▶ [SÉRIE D'EXERCICES]
1. Recopiez le texte sur les immeubles baltes à Paris, de « La situation n'évolua » à « valoir leurs droits. ».
2. Dans le texte sur les immeubles baltes à Paris, résumez en deux phrases le paragraphe qui commence par « Toutefois, dans cette période trouble » sans perdre ses faits principaux.
3. Écrivez la suite du texte sur les immeubles baltes à Paris, à partir de sa dernière phrase.

▶ [TEXTE DE L'EXERCICE]
La Commission a examiné, sur le rapport de M. François Rochebloine, le projet de loi autorisant l'approbation de l'accord entre le Gouvernement de la République française et le Gouvernement de la Fédération de Russie relatif à certaines questions immobilières (n° 2626).

M. François Rochebloine, rapporteur, a observé que le projet de loi n° 2626 autorisant l'approbation de l'accord conclu entre la France et le Gouvernement de la Fédération de Russie relatif à certaines questions immobilières, dont l'Assemblée nationale était saisie, avait pour but de mettre un terme à une affaire épineuse opposant les pays baltes à la Russie, le territoire français étant le théâtre de ce litige.

Revenant sur les origines historiques de ce différend, il a rappelé qu'après la chute de l'empire russe, les pays baltes avaient proclamé leur indépendance en 1918. Les Etats baltes firent ensuite l'acquisition à Paris d'immeubles pour y loger leurs légations. La Lituanie acheta ainsi un bâtiment, en 1925, place Malesherbes, actuellement au 17, place du général Catroux dans le XVIIe arrondissement. La Lettonie fit de même dans un quartier tout proche, en 1927, au 8, rue de Prony. Enfin, l'Estonie prit plus de temps pour acquérir, en 1936, un immeuble au 4, rue du général Appert dans le XVIe arrondissement. Mais à la suite des accords du 23 août 1939 - le fameux Pacte germano-soviétique - et de ses protocoles secrets, les trois pays baltes furent occupés militairement et intégrés de force dans l'URSS entre 1940 et 1945. La France n'a jamais reconnu l'annexion.

Toutefois, dans cette période trouble, les trois immeubles acquis par les pays baltes furent mis à la disposition de l'URSS en août 1940, puis, après leur réquisition par l'occupant allemand, de nouveau en septembre 1944. Réalisme politique oblige, ce furent les autorités françaises qui mirent à disposition de l'URSS ces bâtiments bien que la France n'ait, pour autant, jamais reconnu juridiquement le changement de propriété de ces immeubles au profit de l'Etat soviétique.

La situation n'évolua pas pendant un demi-siècle jusqu'à ce que les Etats baltes proclament en 1990 et en 1991 leur deuxième indépendance avec la chute de l'Union Soviétique. La question des bâtiments occupés par les autorités russes vint en discussion, les Etats baltes souhaitant, à juste titre, faire valoir leurs droits.

▶ [ENTRÉES FOURNIES]
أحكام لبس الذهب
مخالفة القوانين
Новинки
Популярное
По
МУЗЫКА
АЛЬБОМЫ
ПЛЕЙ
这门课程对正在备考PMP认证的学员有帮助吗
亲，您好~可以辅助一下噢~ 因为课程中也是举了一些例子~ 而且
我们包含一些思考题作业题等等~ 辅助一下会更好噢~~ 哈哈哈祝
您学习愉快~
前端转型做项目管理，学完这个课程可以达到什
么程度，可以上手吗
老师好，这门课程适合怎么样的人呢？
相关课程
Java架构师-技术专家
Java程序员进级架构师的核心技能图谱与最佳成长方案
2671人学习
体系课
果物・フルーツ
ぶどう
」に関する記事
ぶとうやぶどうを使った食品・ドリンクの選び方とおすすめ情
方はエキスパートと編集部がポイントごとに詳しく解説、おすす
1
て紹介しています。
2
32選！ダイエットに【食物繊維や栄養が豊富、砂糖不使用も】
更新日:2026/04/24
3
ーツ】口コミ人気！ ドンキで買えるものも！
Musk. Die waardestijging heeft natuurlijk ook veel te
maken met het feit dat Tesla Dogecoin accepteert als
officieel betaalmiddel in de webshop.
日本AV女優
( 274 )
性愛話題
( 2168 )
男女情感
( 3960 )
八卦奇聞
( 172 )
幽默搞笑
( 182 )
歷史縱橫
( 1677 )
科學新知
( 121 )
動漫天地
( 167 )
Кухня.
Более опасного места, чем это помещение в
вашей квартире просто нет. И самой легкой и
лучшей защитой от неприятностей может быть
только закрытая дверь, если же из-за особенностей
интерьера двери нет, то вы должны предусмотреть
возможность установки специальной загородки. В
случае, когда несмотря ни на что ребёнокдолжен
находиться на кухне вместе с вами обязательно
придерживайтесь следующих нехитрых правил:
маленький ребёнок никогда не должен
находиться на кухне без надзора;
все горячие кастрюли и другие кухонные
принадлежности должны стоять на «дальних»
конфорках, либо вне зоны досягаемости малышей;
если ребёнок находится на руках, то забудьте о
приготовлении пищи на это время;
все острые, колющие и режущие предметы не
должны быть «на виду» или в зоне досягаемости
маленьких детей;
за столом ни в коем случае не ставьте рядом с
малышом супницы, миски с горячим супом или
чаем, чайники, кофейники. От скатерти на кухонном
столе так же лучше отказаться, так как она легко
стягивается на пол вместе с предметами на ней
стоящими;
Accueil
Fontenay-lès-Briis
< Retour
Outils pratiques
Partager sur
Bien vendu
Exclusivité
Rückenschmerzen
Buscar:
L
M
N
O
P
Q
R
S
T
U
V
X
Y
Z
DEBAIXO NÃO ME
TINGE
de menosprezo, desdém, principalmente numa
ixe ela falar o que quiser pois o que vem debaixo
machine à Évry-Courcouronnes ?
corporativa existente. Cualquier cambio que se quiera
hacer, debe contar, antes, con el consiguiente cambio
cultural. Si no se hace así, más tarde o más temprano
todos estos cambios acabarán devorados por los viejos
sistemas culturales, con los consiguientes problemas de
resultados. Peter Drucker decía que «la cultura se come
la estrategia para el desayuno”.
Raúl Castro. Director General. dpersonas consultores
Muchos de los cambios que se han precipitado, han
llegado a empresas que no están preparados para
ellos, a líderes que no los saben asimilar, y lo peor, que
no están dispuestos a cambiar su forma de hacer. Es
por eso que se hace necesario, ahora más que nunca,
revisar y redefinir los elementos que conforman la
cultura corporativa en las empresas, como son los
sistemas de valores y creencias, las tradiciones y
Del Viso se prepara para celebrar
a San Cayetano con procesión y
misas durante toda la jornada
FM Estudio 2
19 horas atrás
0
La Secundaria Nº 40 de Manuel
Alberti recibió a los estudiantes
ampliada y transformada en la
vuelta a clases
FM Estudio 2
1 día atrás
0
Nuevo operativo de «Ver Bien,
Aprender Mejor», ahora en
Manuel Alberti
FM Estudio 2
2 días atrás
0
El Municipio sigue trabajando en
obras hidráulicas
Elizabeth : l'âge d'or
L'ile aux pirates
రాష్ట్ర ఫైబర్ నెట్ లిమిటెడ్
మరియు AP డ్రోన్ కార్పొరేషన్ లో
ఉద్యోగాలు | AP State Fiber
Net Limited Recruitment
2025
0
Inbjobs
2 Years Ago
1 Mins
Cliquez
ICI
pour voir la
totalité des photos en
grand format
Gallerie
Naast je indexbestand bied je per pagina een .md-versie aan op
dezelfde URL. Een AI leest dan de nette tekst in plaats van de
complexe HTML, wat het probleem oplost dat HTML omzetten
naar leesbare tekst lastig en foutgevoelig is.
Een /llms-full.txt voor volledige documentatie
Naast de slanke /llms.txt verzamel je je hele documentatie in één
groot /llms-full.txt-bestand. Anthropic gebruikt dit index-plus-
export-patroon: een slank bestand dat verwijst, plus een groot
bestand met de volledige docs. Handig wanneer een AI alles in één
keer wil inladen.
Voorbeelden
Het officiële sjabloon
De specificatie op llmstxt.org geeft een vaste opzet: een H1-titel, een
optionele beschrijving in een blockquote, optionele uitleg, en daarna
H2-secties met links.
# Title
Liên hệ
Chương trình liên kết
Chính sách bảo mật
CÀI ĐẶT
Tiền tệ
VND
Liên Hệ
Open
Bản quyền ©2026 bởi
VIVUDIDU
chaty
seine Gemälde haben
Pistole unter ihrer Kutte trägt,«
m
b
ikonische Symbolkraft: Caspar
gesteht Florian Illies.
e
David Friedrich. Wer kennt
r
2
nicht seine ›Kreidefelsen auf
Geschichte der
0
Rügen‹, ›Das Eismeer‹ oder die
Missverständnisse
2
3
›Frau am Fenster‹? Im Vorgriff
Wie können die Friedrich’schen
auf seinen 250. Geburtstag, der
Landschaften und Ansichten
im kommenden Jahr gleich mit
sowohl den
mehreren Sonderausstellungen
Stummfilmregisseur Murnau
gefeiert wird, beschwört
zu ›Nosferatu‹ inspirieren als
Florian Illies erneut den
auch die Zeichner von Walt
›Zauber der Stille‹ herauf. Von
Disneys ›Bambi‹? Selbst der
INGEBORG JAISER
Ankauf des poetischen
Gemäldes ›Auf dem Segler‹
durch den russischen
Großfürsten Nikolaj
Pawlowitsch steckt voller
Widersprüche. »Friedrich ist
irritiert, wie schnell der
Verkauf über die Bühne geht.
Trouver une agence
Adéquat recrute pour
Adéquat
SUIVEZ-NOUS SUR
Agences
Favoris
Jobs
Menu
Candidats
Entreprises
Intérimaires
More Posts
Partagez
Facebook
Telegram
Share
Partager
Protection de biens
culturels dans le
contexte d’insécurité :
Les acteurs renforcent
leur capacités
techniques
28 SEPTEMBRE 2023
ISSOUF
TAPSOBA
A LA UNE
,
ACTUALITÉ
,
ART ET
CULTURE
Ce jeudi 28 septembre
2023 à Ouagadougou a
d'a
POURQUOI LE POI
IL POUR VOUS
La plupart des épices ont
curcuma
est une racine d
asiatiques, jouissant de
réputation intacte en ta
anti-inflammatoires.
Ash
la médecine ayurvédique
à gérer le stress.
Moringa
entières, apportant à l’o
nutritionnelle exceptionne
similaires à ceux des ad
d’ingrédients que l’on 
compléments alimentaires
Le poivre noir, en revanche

▶ [RÉPONSES PAR EXERCICE]
1.
La situation n'évolua pas pendant un demi-siècle jusqu'à ce que les Etats baltes proclament en 1990 et en 1991 leur deuxième indépendance avec la chute de l'Union Soviétique. La question des bâtiments occupés par les autorités russes vint en discussion, les Etats baltes souhaitant, à juste titre, faire valoir leurs droits.

2. Par réalisme politique, les autorités françaises mirent les trois immeubles achetés par les pays baltes à la disposition de l'URSS en août 1940, puis de nouveau en septembre 1944, après leur réquisition par l'occupant allemand. La France ne reconnut pourtant jamais juridiquement le passage de leur propriété à l'État soviétique.

3.
L'usage actuel de ces immeubles est le suivant. L'ancienne légation d'Estonie est un immeuble d'habitation de la représentation commerciale de la Fédération de Russie en France. L'ancienne légation de Lettonie est, quant à elle, le siège de la délégation permanente de la Fédération de Russie auprès de l'UNESCO et des archives consulaires de ce pays. Enfin, l'ancienne légation de Lituanie est le centre d'information de l'agence de presse Ria Novosti et le service d'information de l'ambassade de la Fédération de Russie. De leurs côtés, les Etats baltes ont acquis ou loué de nouveaux locaux.

D'un point de vue juridique, les pays baltes n'ont jamais cessé d'être propriétaires des immeubles occupés par les autorités russes. C'est pourquoi ces Etats ont multiplié les démarches, après leur indépendance nouvelle, pour obtenir la restitution de leurs biens. Ces démarches se sont heurtées à la position très ferme de la Fédération de Russie et à la protection diplomatique dont bénéficiaient ces locaux et leurs occupants, conformément à la convention de Vienne de 1961 sur les relations diplomatiques.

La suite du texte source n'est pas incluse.